> **Exercise passage**
■ ■ ■ ■ ■

Creative Accounting Nature Incidence And Ethical Issues Accounting Essay

Published: October 28, 2015 Words: 2042

1. INTRODUCTION

This article was written by Oriol Amat and Catherine Gowthorpe which was filed in Journal of Economic Literature Classification. This paper focuses on the nature and incidence of creative accounting practices in the context of ethical consideration. Agency theory and information asymmetry between management and stakeholders are being introduced to provide concrete explanation for the creative accounting behavior. It starts off with the definition of creative accounting, follows by potential and incentives for a company's directors to engage in creative accounting. Besides, the authors also discuss the techniques of creative accounting and its existence was proved by the evidence from a few empirical studies. Lastly, the authors touch on creative accounting from the ethical perspectives and conclude this paper with some possible solutions.

2. DEFINITION OF CREATIVE ACCOUNTING

According to the authors, the USA prefers to use the term of 'Earning Management' while for Europe countries, the preferred term is 'Creative Accounting'. The authors are using the term of 'Creative Accounting' in this paper because some accounting manipulations involve primarily balance sheet rather than earnings management.

There are several definitions of creative accounting as shown below:

Barnea et al (1976) stated that creative accounting is the deliberate dampening of fluctuation about some level of earnings considered to be normal for the firm.

Schipper (1989) said that 'creative accounting' is similar to 'disclosure management', 'in the sense of a purposeful intervention in the financial reporting process.'

According to the authors, they consider the creative accounting mentioned in this paper involves a transformation of financial accounts using accounting choices, estimations and other practices allowed by the accounting regulation.

■ ■ ■ ■ ■

> **Dataset extract**
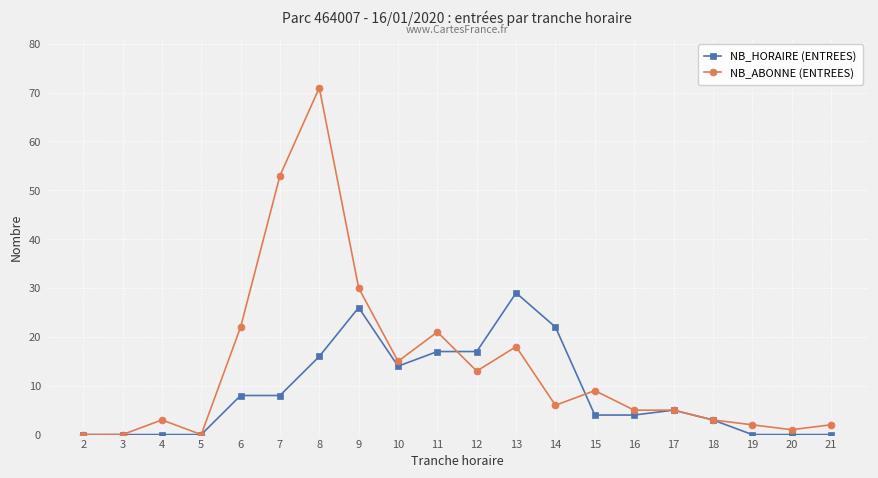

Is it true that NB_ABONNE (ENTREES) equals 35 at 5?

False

■ ■ ■ ■ ■

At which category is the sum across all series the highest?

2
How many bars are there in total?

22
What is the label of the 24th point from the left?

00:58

■ ■ ■ ■ ■

> **Requirement 1**
Translate this sentence from the creative accounting essay into Spanish: "This paper focuses on the nature and incidence of creative accounting practices in the context of ethical consideration."
> **Requirement 2**
Pick up the creative accounting essay after its last sentence and write the next part.
The entries play no part in what follows.

> **Answer section 1**
Este artículo se centra en la naturaleza y la incidencia de las prácticas de contabilidad creativa en el contexto de la consideración ética.

> **Answer section 2**
3. MOTIVATION FOR CREATIVE ACCOUNTING

There are various studies that examined the issue of management motivation towards creative accounting behavior. As mentioned by Niskanen and Keloharju (2000), tax is a significant motivator. Imposition of tax levies are based on the income. The anticipated income has a positive relationship with the psychological expectation. The higher the psychological expectation they aim for, the higher the anticipated income.

Some countries may apply conservative accounting system and this will affect high level of provisions to accumulate. For the big bath accounting, the company makes a bad loss in order to maximize the reported loss in the year .They also hope that the future years will appear to be better.

The motivation for creative accounting is the gap between the actual performance and the firm expectation when there is a significant capital market transaction anticipated. The variance will lead to manipulation of profit to tie in to forecasts. According to high conservative accounting policy, this means that future earnings are easy to predict as it follows the trend each year. Creative accounting is the income-boosting accounting policy that changes in hand in order to distract attention from unwelcome news. For instance, when companies sell products, the large part of the profit is deferred to future years in order to cover potential upgrade and customer support costs.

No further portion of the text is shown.